EXCERPT:
Start of Block
Just watch the knobs go
and then I'm gonna start blending them
and you'll see that you can create
so many different bass tones just
within the one plug-in.
00:27:35
Pretty awesome. It does a lot, it's
definitely worth playing with
and it's free if you use Pro Tools!
Which is a great thing.
00:27:41
If you don't use Pro Tools
it's very hard to have this plug-in,
so let me just pull up another
stomp box one.
00:27:47
Here is another distortion plug-in
called the Fabfilter Saturn.
00:27:51
I have never actually used this
plug-in, before
and this is what is awesome about
plug-ins..
00:27:57
is:
you don't go out and buy a huge
amount of
hardware and then hope you can
figure it out.
00:28:02
You download the demo of a plug-in
and you check it out for 30 days
or maybe it beeps at you or
gets some white noise bursts,
whatever it is
there're very, very few plug-ins
that you can't
check out, first. So, let's check out
Saturn.
00:28:14
It has lots of different modes,
it has a tone section
which I like quite a bit.
00:28:19
It's got feedback, I don't even know
what that's gonna do but
it's gonna be awesome.
End of Block
ACTIVITY 1:
Copy the records word for word, starting at their first line and stopping after the line that contains "Read against the x-axis, roughly".

MATERIAL PROVIDED:
Start of Block
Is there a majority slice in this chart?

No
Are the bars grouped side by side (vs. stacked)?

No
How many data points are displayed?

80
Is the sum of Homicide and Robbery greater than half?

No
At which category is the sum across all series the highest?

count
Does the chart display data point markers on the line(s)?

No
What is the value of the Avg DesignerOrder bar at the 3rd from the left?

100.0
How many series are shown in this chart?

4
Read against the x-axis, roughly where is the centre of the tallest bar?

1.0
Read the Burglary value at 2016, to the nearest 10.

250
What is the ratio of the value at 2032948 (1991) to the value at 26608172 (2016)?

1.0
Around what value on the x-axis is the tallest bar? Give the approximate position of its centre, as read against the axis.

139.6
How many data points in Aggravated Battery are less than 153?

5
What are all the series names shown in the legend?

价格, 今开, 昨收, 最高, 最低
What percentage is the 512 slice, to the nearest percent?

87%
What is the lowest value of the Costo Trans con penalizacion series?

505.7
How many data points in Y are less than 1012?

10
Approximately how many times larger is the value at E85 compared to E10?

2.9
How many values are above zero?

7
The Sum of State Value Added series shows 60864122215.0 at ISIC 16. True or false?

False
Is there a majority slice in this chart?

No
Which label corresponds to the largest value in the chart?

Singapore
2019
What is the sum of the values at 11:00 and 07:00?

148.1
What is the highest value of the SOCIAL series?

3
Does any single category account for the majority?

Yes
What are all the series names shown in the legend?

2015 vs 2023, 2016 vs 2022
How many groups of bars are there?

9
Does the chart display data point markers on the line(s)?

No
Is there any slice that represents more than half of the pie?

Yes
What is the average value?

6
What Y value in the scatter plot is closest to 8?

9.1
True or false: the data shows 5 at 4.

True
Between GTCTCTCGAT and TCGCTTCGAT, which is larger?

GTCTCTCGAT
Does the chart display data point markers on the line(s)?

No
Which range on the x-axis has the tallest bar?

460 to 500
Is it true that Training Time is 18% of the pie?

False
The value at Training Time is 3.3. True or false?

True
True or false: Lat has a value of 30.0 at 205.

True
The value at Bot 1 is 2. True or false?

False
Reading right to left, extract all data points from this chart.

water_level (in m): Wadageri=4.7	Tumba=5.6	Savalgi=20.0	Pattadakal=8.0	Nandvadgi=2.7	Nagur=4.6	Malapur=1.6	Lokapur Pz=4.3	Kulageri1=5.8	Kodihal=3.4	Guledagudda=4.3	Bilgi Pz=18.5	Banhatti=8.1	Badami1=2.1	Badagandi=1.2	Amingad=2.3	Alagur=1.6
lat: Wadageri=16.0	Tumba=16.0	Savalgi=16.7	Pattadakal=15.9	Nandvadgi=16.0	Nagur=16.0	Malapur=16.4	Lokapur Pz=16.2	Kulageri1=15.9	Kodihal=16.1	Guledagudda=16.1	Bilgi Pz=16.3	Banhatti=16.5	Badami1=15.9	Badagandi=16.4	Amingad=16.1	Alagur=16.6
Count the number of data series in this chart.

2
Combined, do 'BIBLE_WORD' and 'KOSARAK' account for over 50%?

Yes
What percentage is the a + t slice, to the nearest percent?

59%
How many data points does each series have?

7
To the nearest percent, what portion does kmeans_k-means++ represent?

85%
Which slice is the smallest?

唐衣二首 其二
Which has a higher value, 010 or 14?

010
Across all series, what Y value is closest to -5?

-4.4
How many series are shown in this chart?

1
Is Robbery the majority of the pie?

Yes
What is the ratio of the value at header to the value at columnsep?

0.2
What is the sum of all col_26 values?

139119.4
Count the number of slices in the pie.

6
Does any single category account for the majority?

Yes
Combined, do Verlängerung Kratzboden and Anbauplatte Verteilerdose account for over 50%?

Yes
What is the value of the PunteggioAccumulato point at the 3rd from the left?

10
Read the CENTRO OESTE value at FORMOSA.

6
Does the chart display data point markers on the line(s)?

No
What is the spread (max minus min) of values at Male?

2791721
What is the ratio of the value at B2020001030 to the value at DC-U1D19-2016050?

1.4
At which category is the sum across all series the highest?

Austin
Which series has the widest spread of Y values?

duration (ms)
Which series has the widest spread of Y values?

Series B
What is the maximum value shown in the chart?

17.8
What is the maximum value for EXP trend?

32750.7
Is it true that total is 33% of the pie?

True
End of Block
ACTIVITY 2:
Reproduce the entire plug-in transcript word for word.

EXERCISE SOLUTION 1:
Is there a majority slice in this chart?

No
Are the bars grouped side by side (vs. stacked)?

No
How many data points are displayed?

80
Is the sum of Homicide and Robbery greater than half?

No
At which category is the sum across all series the highest?

count
Does the chart display data point markers on the line(s)?

No
What is the value of the Avg DesignerOrder bar at the 3rd from the left?

100.0
How many series are shown in this chart?

4
Read against the x-axis, roughly where is the centre of the tallest bar?

EXERCISE SOLUTION 2:
Just watch the knobs go
and then I'm gonna start blending them
and you'll see that you can create
so many different bass tones just
within the one plug-in.
00:27:35
Pretty awesome. It does a lot, it's
definitely worth playing with
and it's free if you use Pro Tools!
Which is a great thing.
00:27:41
If you don't use Pro Tools
it's very hard to have this plug-in,
so let me just pull up another
stomp box one.
00:27:47
Here is another distortion plug-in
called the Fabfilter Saturn.
00:27:51
I have never actually used this
plug-in, before
and this is what is awesome about
plug-ins..
00:27:57
is:
you don't go out and buy a huge
amount of
hardware and then hope you can
figure it out.
00:28:02
You download the demo of a plug-in
and you check it out for 30 days
or maybe it beeps at you or
gets some white noise bursts,
whatever it is
there're very, very few plug-ins
that you can't
check out, first. So, let's check out
Saturn.
00:28:14
It has lots of different modes,
it has a tone section
which I like quite a bit.
00:28:19
It's got feedback, I don't even know
what that's gonna do but
it's gonna be awesome.